Edit tracking data

• • • • • • •

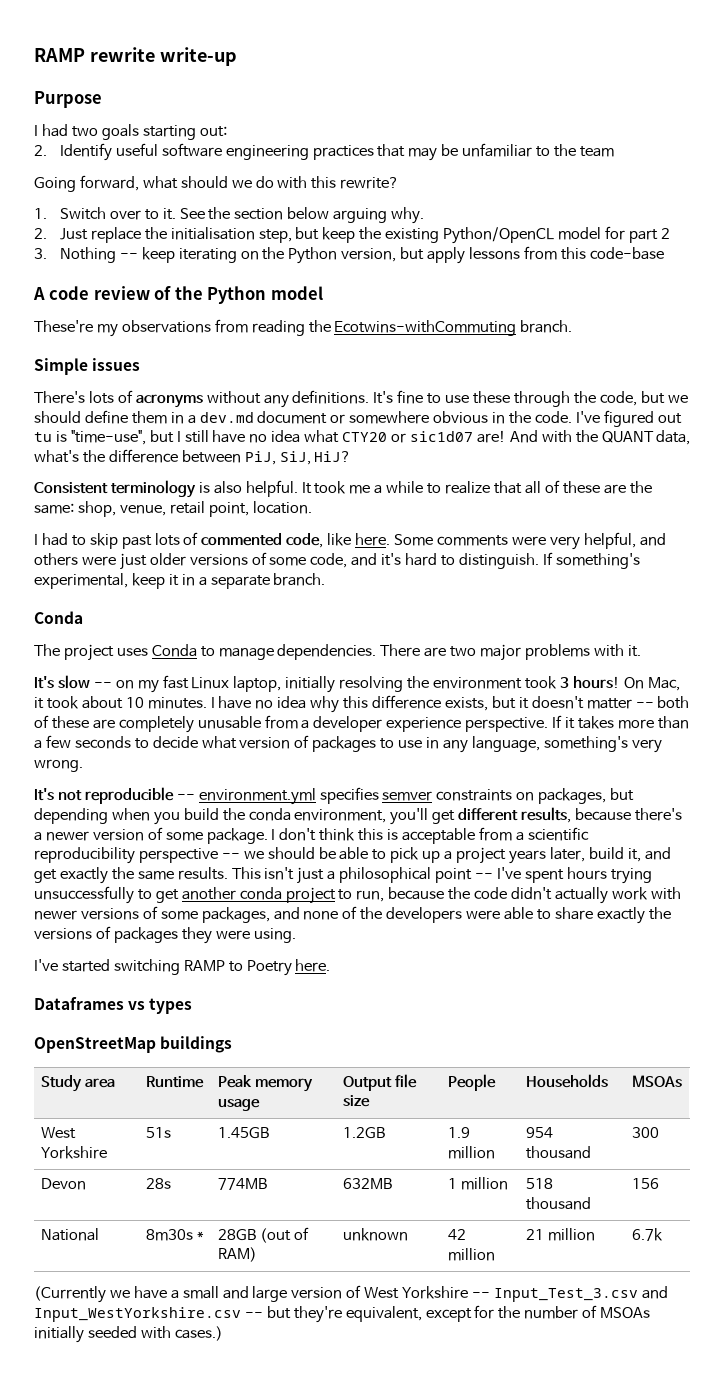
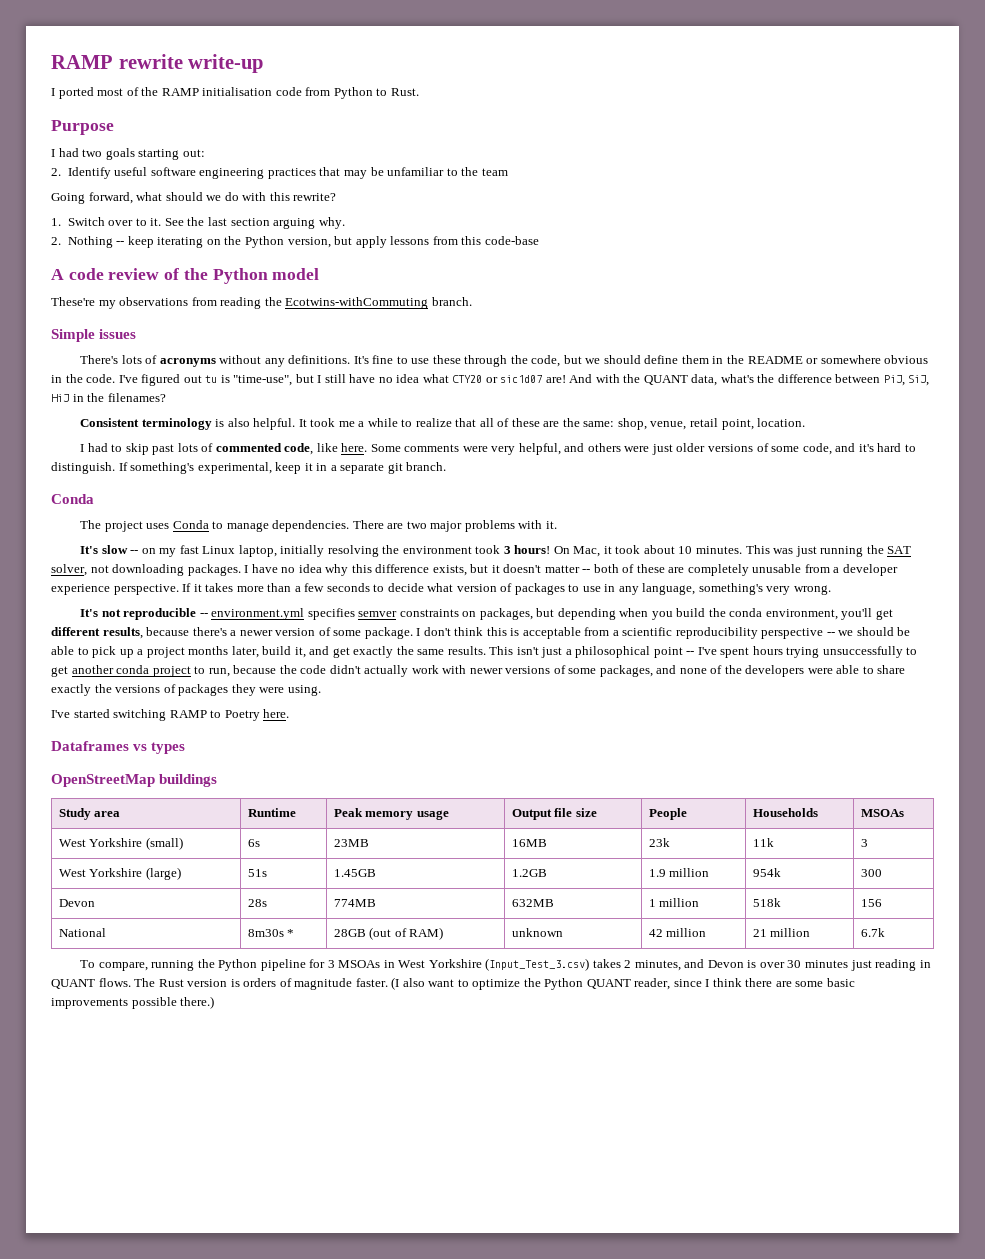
(237, 56) none -> [51,87,419,99] // I ported most of the RAMP initialisation code from Python to Rust.
[234,207,330,220] section below -> [207,217,270,226] last section
[59,226,670,244] [34,248,47,259] Just replace the initialisation step, but keep the existing Python/OpenCL model for part 2 // 3. -> (61, 241) none
[187,411,328,424] a dev.md document -> [727,355,803,364] the README
[314,451,352,462] HiJ? -> [51,393,166,402] HiJ in the filenames?
(270, 582) none -> [387,463,403,474] git
(207, 703) none -> [745,545,912,557] [51,564,241,576] This was just running the SAT solver, not downloading packages.
[508,850,546,864] years -> [188,646,229,655] months
(107, 1152) none -> [145,837,183,850] [247,839,260,847] [333,839,369,847] [511,839,547,847] [648,838,670,847] [752,838,774,847] [860,839,868,847] [58,867,181,880] (small) | 6s | 23MB | 16MB | 23k | 11k | 3 // West Yorkshire (large)
[525,1127,553,1138] [525,1146,591,1159] 954 thousand -> [752,868,781,877] 954k
[525,1178,553,1189] [525,1197,591,1210] 518 thousand -> [752,898,781,907] 518k
[34,1285,668,1303] [34,1305,651,1323] [34,1326,223,1343] (Currently we have a small and large version of West Yorkshire -- Input_Test_3.csv and Input_WestYorkshire.csv -- but they're equivalent, except for the number of MSOAs initially seeded with cases.) -> [80,958,931,971] [51,977,855,990] [51,996,215,1009] To compare, running the Python pipeline for 3 MSOAs in West Yorkshire (Input_Test_3.csv) takes 2 minutes, and Devon is over 30 minutes just reading in QUANT flows. The Rust version is orders of magnitude faster. (I also want to optimize the Python QUANT reader, since I think there are some basic improvements possible there.)

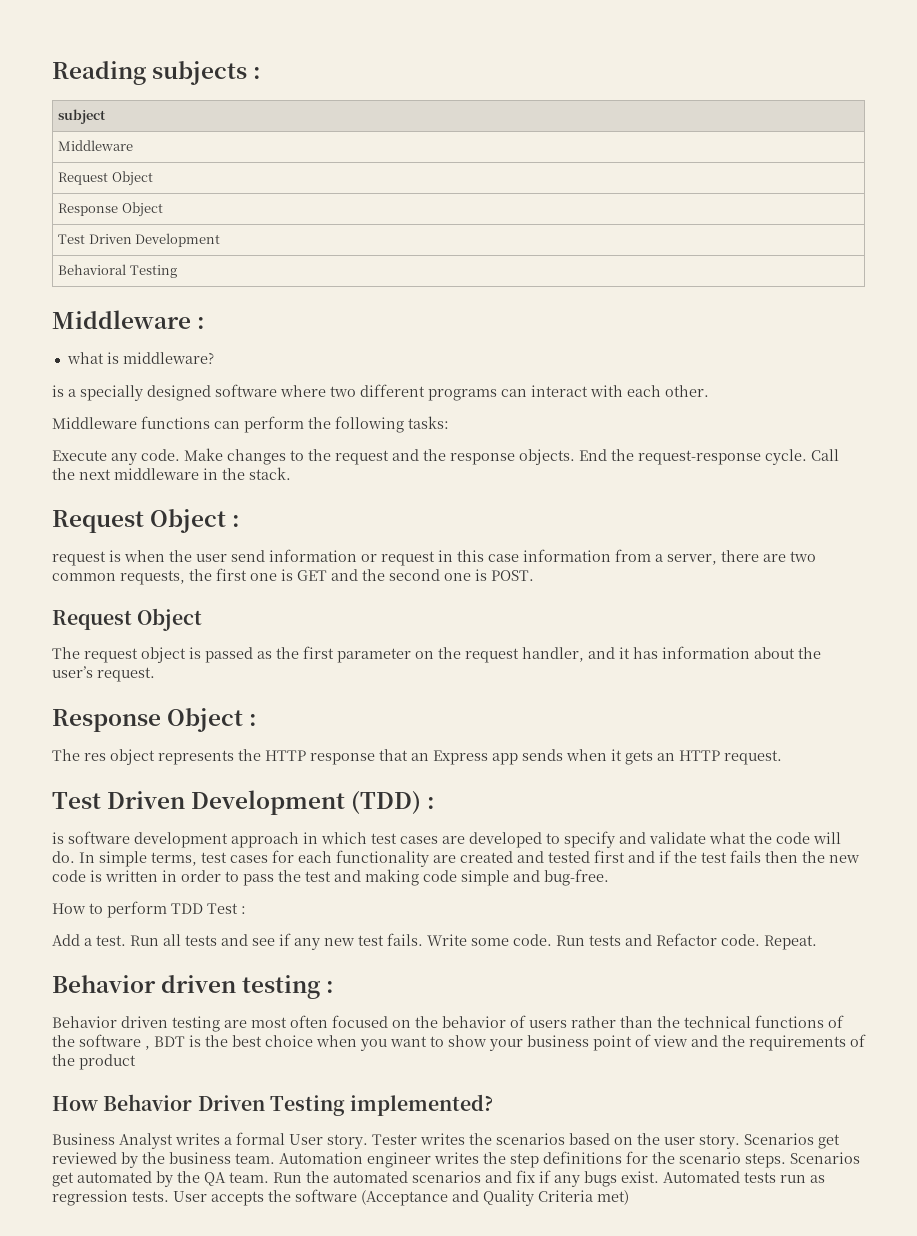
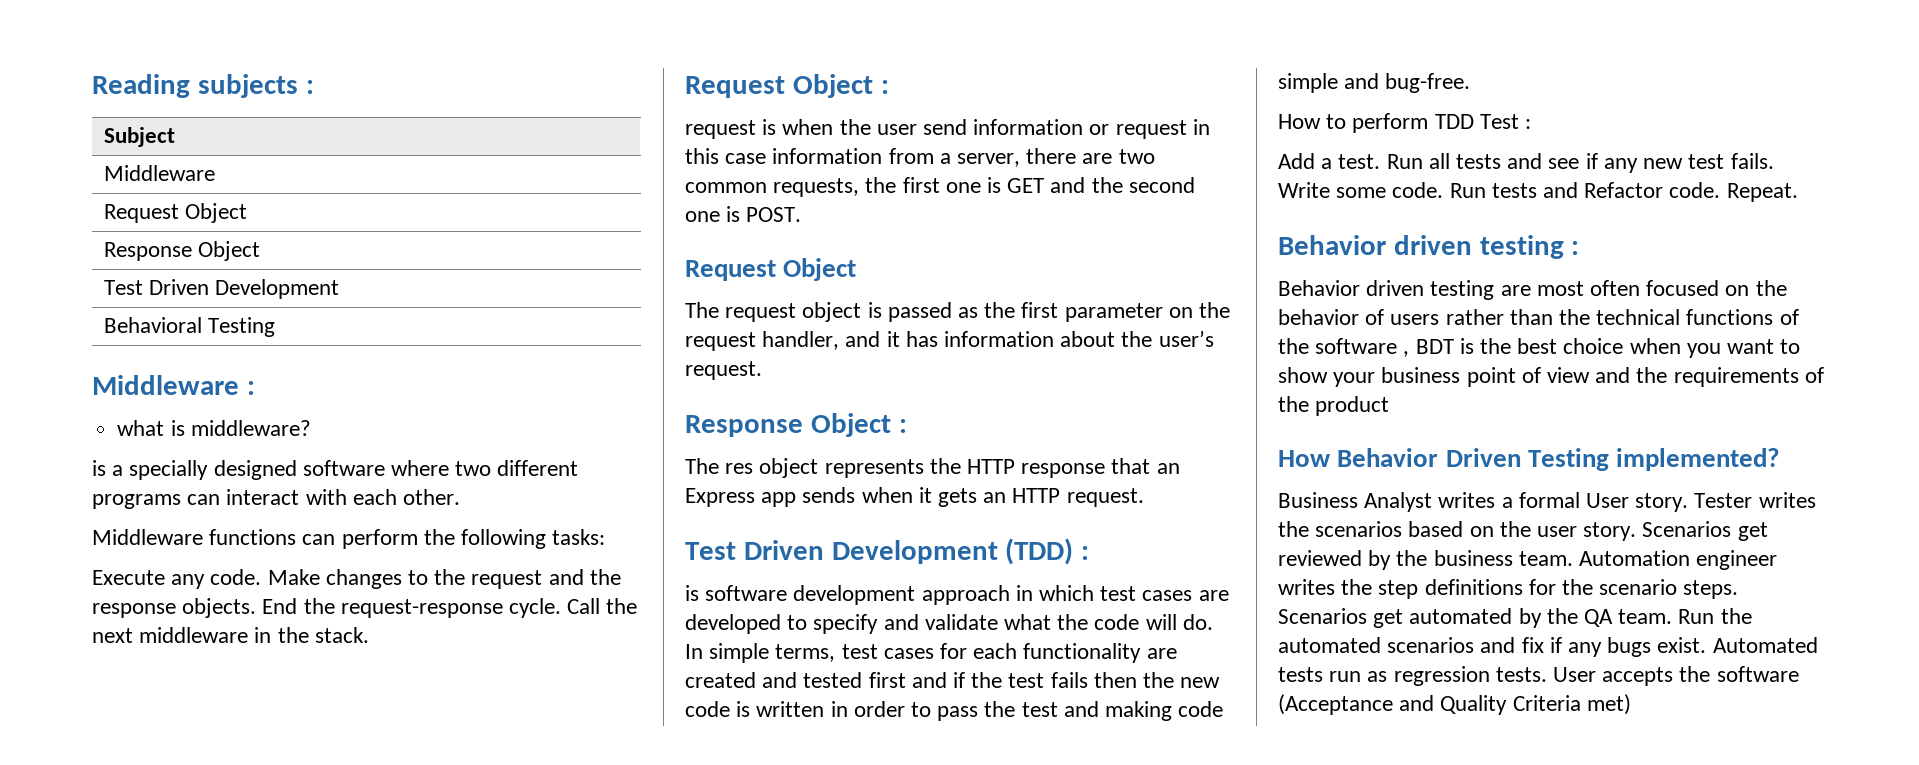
[58,109,107,124] subject -> [103,127,175,147] Subject

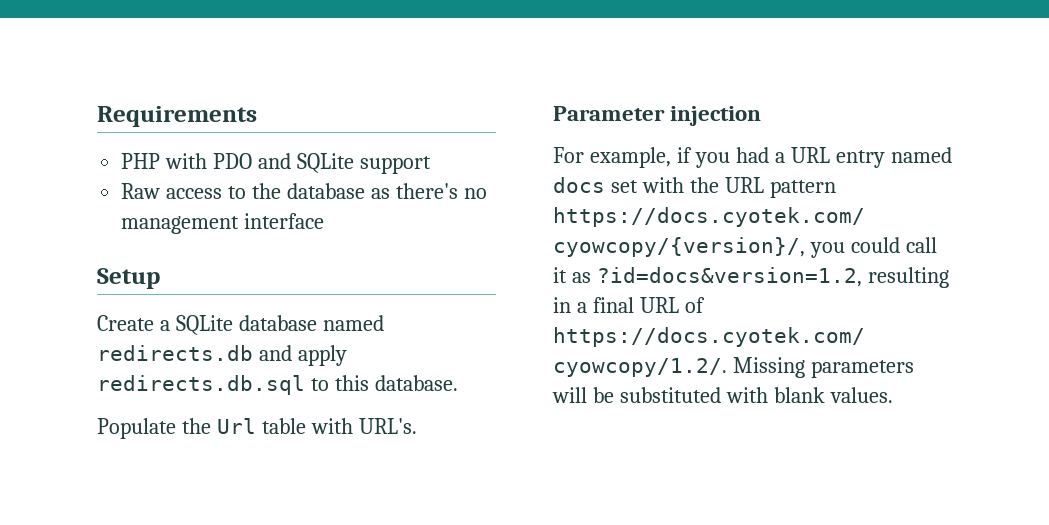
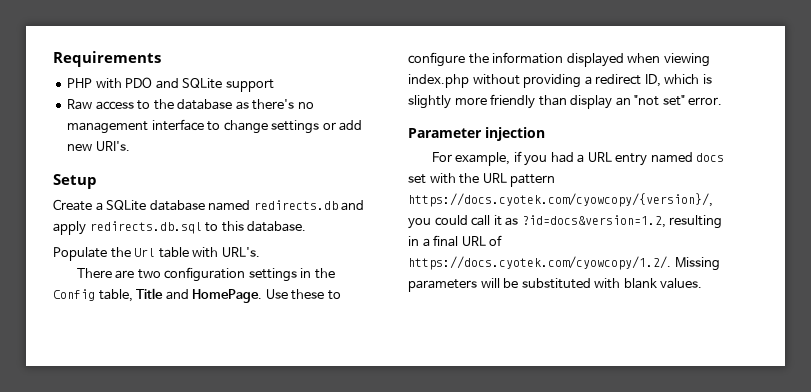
(325, 221) none -> [207,120,363,134] [67,141,130,151] to change settings or add new URI's.
(417, 426) none -> [76,267,335,282] [53,288,341,303] [408,52,710,67] [408,74,712,88] [408,94,723,109] // There are two configuration settings in the Config table, Title and HomePage. Use these to configure the information displayed when viewing index.php without providing a redirect ID, which is slightly more friendly than display an "not set" error.

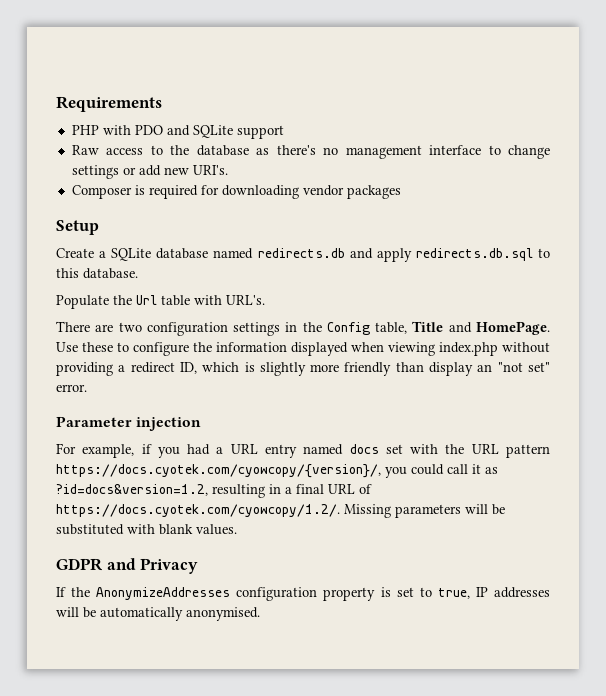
(130, 146) none -> [71,185,401,199] // Composer is required for downloading vendor packages
(703, 283) none -> [56,558,199,574] [56,587,551,601] [56,607,260,621] // GDPR and Privacy // If the AnonymizeAddresses configuration property is set to true, IP addresses will be automatically anonymised.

• • • • • • •

* [How to complete this task]
Your task is to retype the entries verbatim, starting with the line that holds "(107, 1152) none" and stopping after the line that holds "[525,1178,553,1189] [525,1197,591,1210] 518".

* [Output of the task]
(107, 1152) none -> [145,837,183,850] [247,839,260,847] [333,839,369,847] [511,839,547,847] [648,838,670,847] [752,838,774,847] [860,839,868,847] [58,867,181,880] (small) | 6s | 23MB | 16MB | 23k | 11k | 3 // West Yorkshire (large)
[525,1127,553,1138] [525,1146,591,1159] 954 thousand -> [752,868,781,877] 954k
[525,1178,553,1189] [525,1197,591,1210] 518 thousand -> [752,898,781,907] 518k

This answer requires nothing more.